What I Learned from Wonder Woman

Yesterday I was a guest at my son’s Muffins with Mom event at school. For someone like me, who doesn’t really receive verbal accolades from her 4 year old son, it was sweet and memorable.

I was especially amused and equally touched by the card I received from him. On it was a fill in the blank about my attributes. According to my son, I am 73 years old and am best at making sandwiches. I have brown eyes and hair and am prettiest when I dance. He has also credited me with teaching him construction things. I have been paid my fair share of compliments in life, but these by far were some of the best and most precious ones.

Funny thing is, as I read his card, I was reminded instead of my own mother. I still remember the Mother’s Day event when I was in first grade and she joined me for our own version of Muffins with Mom. But more than that, I smiled because some of the things Joel said about me are reflections of some of the very same things that can be said about her (with the exception of the age of course).

On one hand I was surprised Joel attributed me to teaching him construction things.
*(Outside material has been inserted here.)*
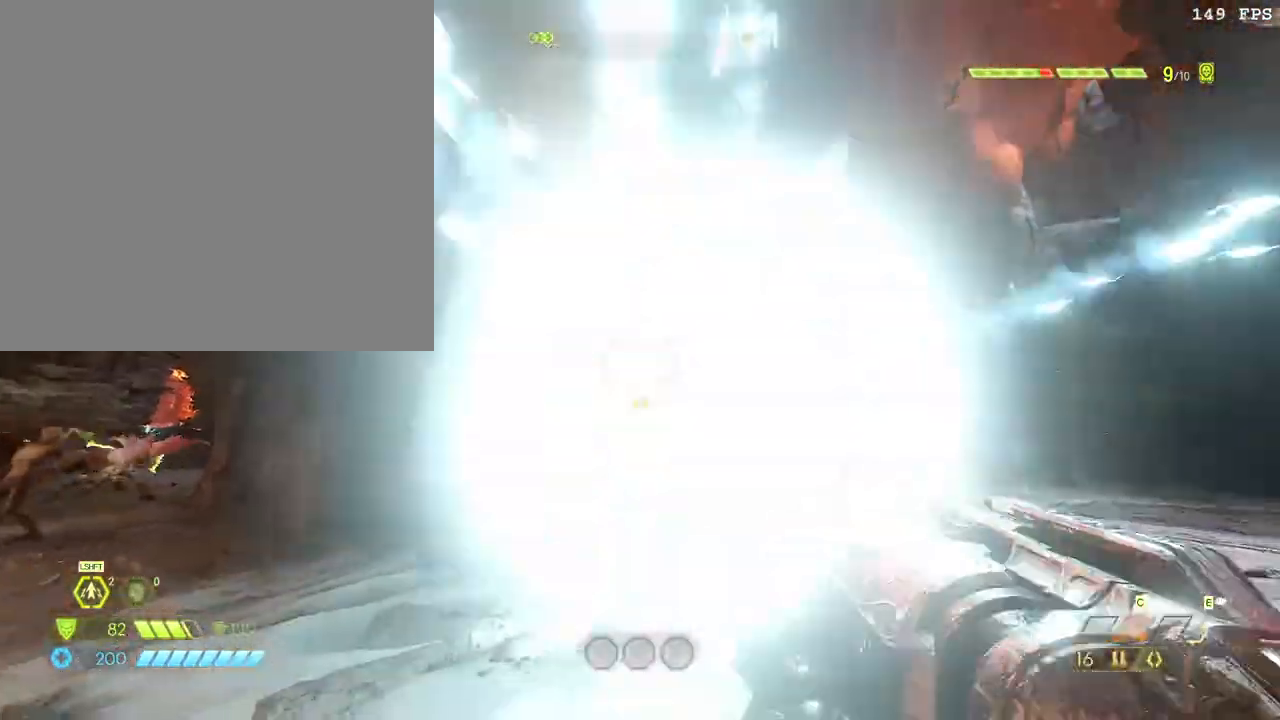
{"keys": ["f", "w"], "mouse": ["left"], "events": [[33, "mouse_left", "up"], [133, "4", "up"], [167, "s", "up"], [250, "w", "down"], [367, "mouse_right", "down"], [417, "mouse_left", "down"], [483, "f", "down"], [483, "mouse_right", "up"]]}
On the other hand I’m not. It was my mother who taught me to use a nail, hammer, and screwdriver. It was she who taught me to assemble a bookshelf and reads instructions so I could make anything together that I needed to. My mother taught me how to change a flat tire and had me do it myself when I was 17, because it’s a skill that every person needs to know.

You see, you probably don’t know this, but I was reared by a real life Wonder Woman. When I think about Wonder Woman, the first picture that flashes in my mind is Lynda Carter in her costume when I used to watch her on TV. The next picture that flashes in my mind is my mother. She didn’t wear a costume, but she was just as strong and just as courageous as the fierce woman I watched on TV.
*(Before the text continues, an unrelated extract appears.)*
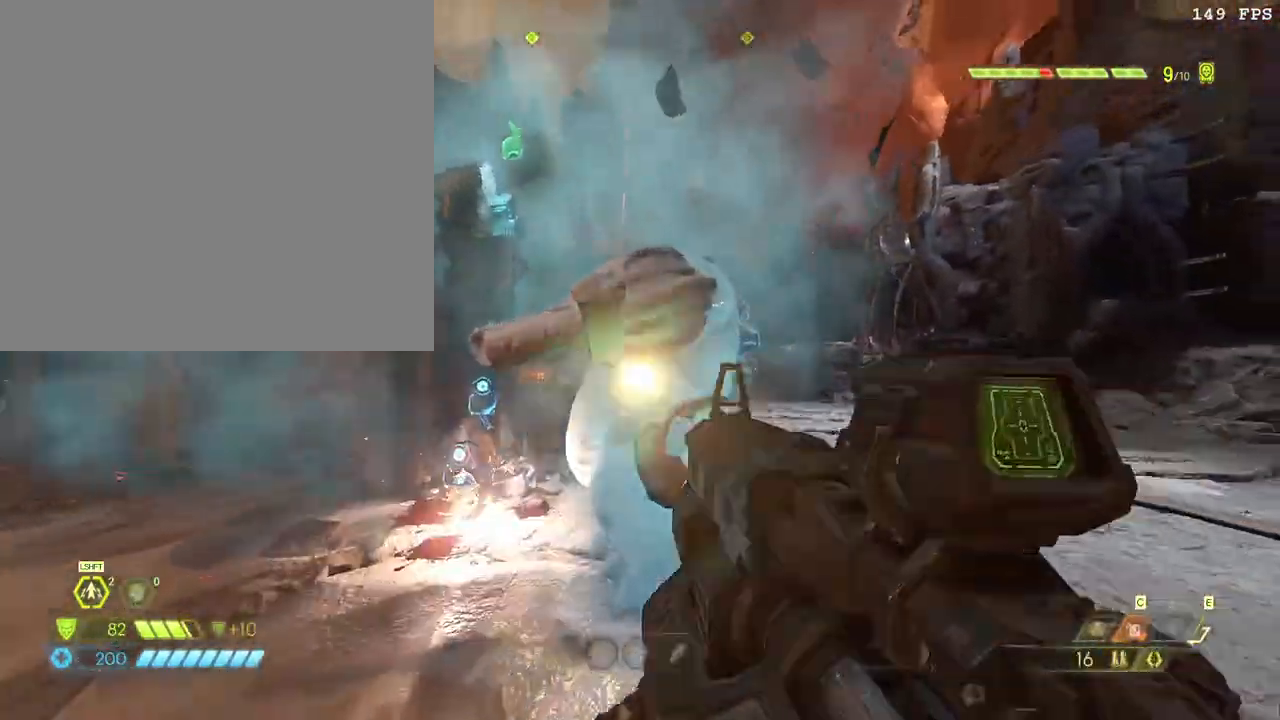
{"keys": ["d", "space"], "mouse": [], "events": [[33, "f", "up"], [50, "w", "up"], [117, "d", "down"], [150, "space", "down"], [283, "space", "up"], [317, "z", "down"], [433, "mouse_left", "up"], [467, "space", "down"], [467, "z", "up"]]}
It was at my mother’s hand that I learned to cook and clean and even sew. She taught me to do my own laundry at 12 years old. Then she taught me to wash my clothes by hand, because “you’ll never know when you need to do it”. About 10 years later, I was with a group of friends in Eastern Europe with no washing machine around. Guess who was able to hand wash her own clothes and teach her friends the same skill?

My mother taught me social manners and acceptable behavior becoming a young lady. She taught me modesty and that my self-worth didn’t come from the clothes I wore or the shape of my body, but from my heart, my brains, and my faith.

She taught me how to choose a boyfriend. “Any man who tries to control you while you are dating is bad news,” she said. She taught me it was never acceptable to let a man hit me. She taught me that worthiness didn’t come from being in a relationship, but from who God made me to be.

She taught me that marriage doesn’t dissolve problems and issues, it magnifies them. So she made sure to share with me the value of choosing well, so that the battles we faced would not be insurmountable.

She taught me the value of self-respect and that it was worth holding on to. She taught me to be respectful to my elders and those in authority but never to compromise my values in return.

She taught me how to give to others when I have more than enough to share as well as when I had nothing at all. Giving was more about love and service than money was. Giving was a generosity that came from the heart to support your fellow man, especially one who needed help.

Joel said I was prettiest when I danced. Yet I don’t hold a candle to my mother when she dances. She comes alive when she dances and all you can do is watch the beauty of it or join in on the fun. Most often she compels you to join in on the fun.

My mother taught me the serenity that comes from song and music. Some of my favorite songs are ones she used to sing around the house when she cleaned. I can close my eyes and hear her singing them right now.

My mother taught me how to be a woman of faith and steadfast perseverance. If I am any sort of strong woman at all, it is because I am my mother’s daughter and she taught me well.

And if all that wasn’t enough, this woman I called Mom, completed this task all by herself. My parents divorced when I was young, and my mother found herself with 4 children under the age of 10 to rear on her own.

I am the mother of 2 young boys, separated by almost 2 years, and find that raising them in complete partnership with my husband is one of the hardest and most exhausting things I have ever done. My mother had 4 children within 5 years and had the task of raising us alone. Exhausted wouldn’t even begin to cover it for me if roles were reversed.

You see, I was raised by a real life Wonder Woman. I am blessed that she is a wonderful grandmother to my kids and I get to talk to her every day. She’s just as amazing now as she was all those years. Except now I get to value all those wonderful things I took for granted then.

 this Mother’s Day, I wanted to take the time to do my own “fill in the blog” about my Mother. I wanted to honor her and let you know how awesome she is. I wanted to formally say, “Thank you Mom! I hope you have a Mother’s Day as sweet and memorable as my Muffins with Mom was!”